Doch wie Lars Fischer im Dezember-Heft von Spektrum der Wissenschaft anmerkt: Bis es so weit ist, liegt noch ein weiter Weg vor den Maschinchen. Es gibt zum Beispiel keine Möglichkeit, Nanobots im menschlichen Körper über RTM mit Energie zu versorgen, und auch die technischen Möglichkeiten, wie Millionen Nanomaschinen miteinander kommunizieren können, um wirklich ‘intelligente Materialien’ zu schaffen, müssen noch entwickelt werden.

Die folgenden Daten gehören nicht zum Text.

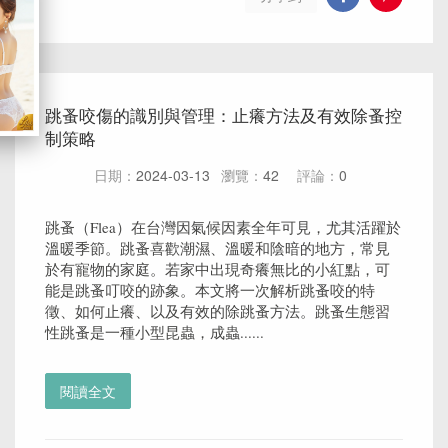
跳蚤咬傷的識別與管理：止癢方法及有效除蚤控
制策略
日期：
2024-03-13
瀏覽：
42
評論：
0
跳蚤（Flea）在台灣因氣候因素全年可見，尤其活躍於
溫暖季節。跳蚤喜歡潮濕、溫暖和陰暗的地方，常見
於有寵物的家庭。若家中出現奇癢無比的小紅點，可
能是跳蚤叮咬的跡象。本文將一次解析跳蚤咬的特
徵、如何止癢、以及有效的除跳蚤方法。跳蚤生態習
性跳蚤是一種小型昆蟲，成蟲......
閱讀全文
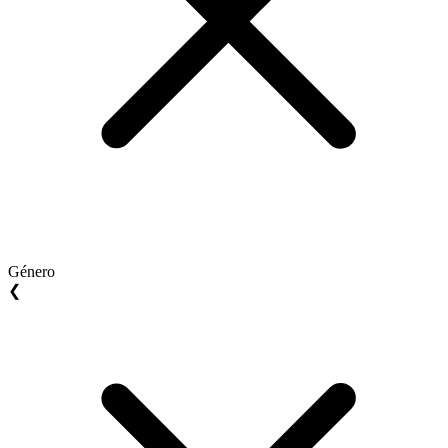
Género
❮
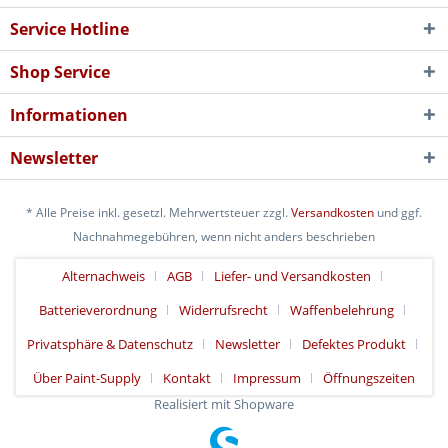
Service Hotline
Shop Service
Informationen
Newsletter
* Alle Preise inkl. gesetzl. Mehrwertsteuer zzgl.
Versandkosten
und ggf.
Nachnahmegebühren, wenn nicht anders beschrieben
Alternachweis
AGB
Liefer- und Versandkosten
Batterieverordnung
Widerrufsrecht
Waffenbelehrung
Privatsphäre & Datenschutz
Newsletter
Defektes Produkt
Über Paint-Supply
Kontakt
Impressum
Öffnungszeiten
Realisiert mit Shopware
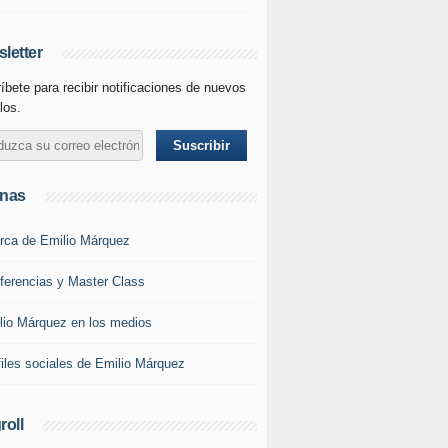
letter
íbete para recibir notificaciones de nuevos
los.
inas
rca de Emilio Márquez
ferencias y Master Class
lio Márquez en los medios
files sociales de Emilio Márquez
roll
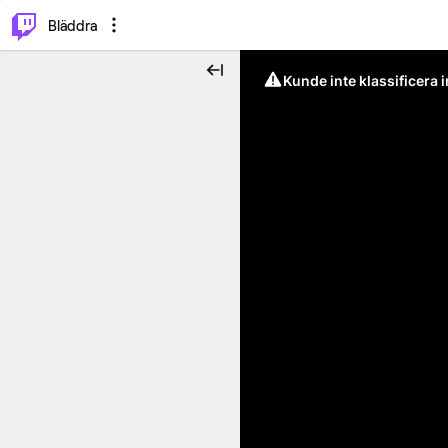
⌥
P
Bläddra
Kunde inte klassificera 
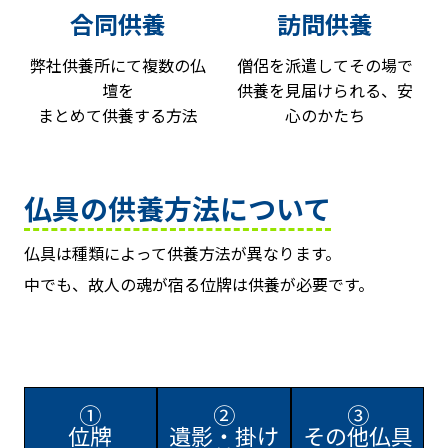
合同供養
訪問供養
弊社供養所にて複数の仏
僧侶を派遣してその場で
壇を
供養を見届けられる、安
まとめて供養する方法
心のかたち
仏具の供養方法について
仏具は種類によって供養方法が異なります。
中でも、故人の魂が宿る位牌は供養が必要です。
①
②
③
位牌
遺影・掛け
その他仏具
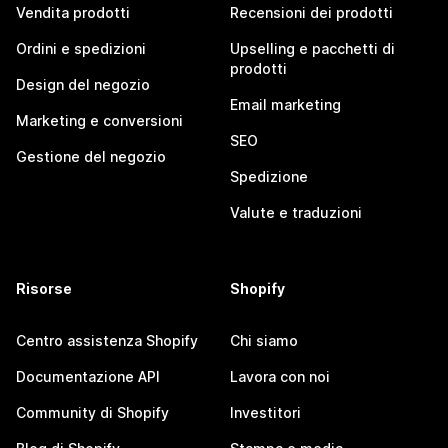
Vendita prodotti
Recensioni dei prodotti
Ordini e spedizioni
Upselling e pacchetti di
prodotti
Design del negozio
Email marketing
Marketing e conversioni
SEO
Gestione del negozio
Spedizione
Valute e traduzioni
Risorse
Shopify
Centro assistenza Shopify
Chi siamo
Documentazione API
Lavora con noi
Community di Shopify
Investitori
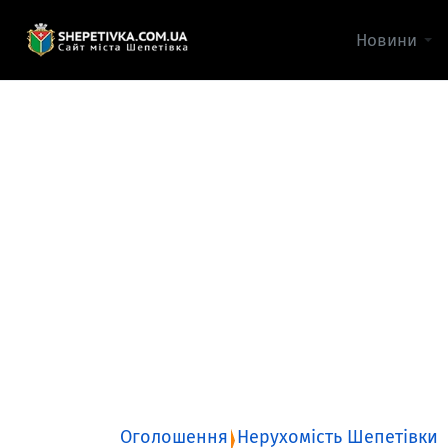
Новини
Оголошення
Нерухомість Шепетівки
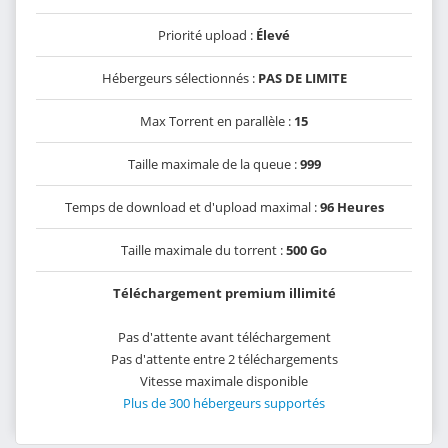
Priorité upload :
Élevé
Hébergeurs sélectionnés :
PAS DE LIMITE
Max Torrent en parallèle :
15
Taille maximale de la queue :
999
Temps de download et d'upload maximal :
96 Heures
Taille maximale du torrent :
500 Go
Téléchargement premium illimité
Pas d'attente avant téléchargement
Pas d'attente entre 2 téléchargements
Vitesse maximale disponible
Plus de 300 hébergeurs supportés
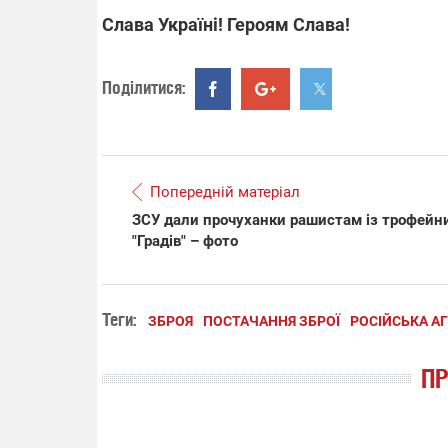
Слава Україні! Героям Слава!
Поділитися:
Попередній матеріал
ЗСУ дали прочуханки рашистам із трофейн
"Градів" – фото
Теги:
ЗБРОЯ
ПОСТАЧАННЯ ЗБРОЇ
РОСІЙСЬКА АГ
П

Als Feringa am Telefon nach möglichen Risiken seiner Erfindungen gefragt wird, gibt er sich betont gelassen: “Wir müssen uns schon überlegen, wie wir diese Dinge sicher einsetzen, aber darüber zerbreche ich mir nicht den Kopf. Wir werden in der Lage sein, Sicherheitsvorrichtungen zu entwickeln, wenn diese nötig werden.” Man könnte diese Aussage auch folgendermaßen interpretieren: Es wird so lange dauern, bis Nanobots und intelligente Materialien dieser Bauart einsatzfähig sind, dass den Forschern jede Menge Zeit bleibt, um passende Sicherheitskonzepte zu entwickeln; diese Entwicklungsarbeit allein ist schon ein großes neues Forschungsfeld.
Das Thema des 67. Lindauer Nobelpreisträgertreffens im Juni 2017 wird Chemie sein. Wir hoffen sehr, einige – oder alle – frischgebackenen Chemienobelpreisträger diesen Sommer in Lindau begrüßen zu dürfen!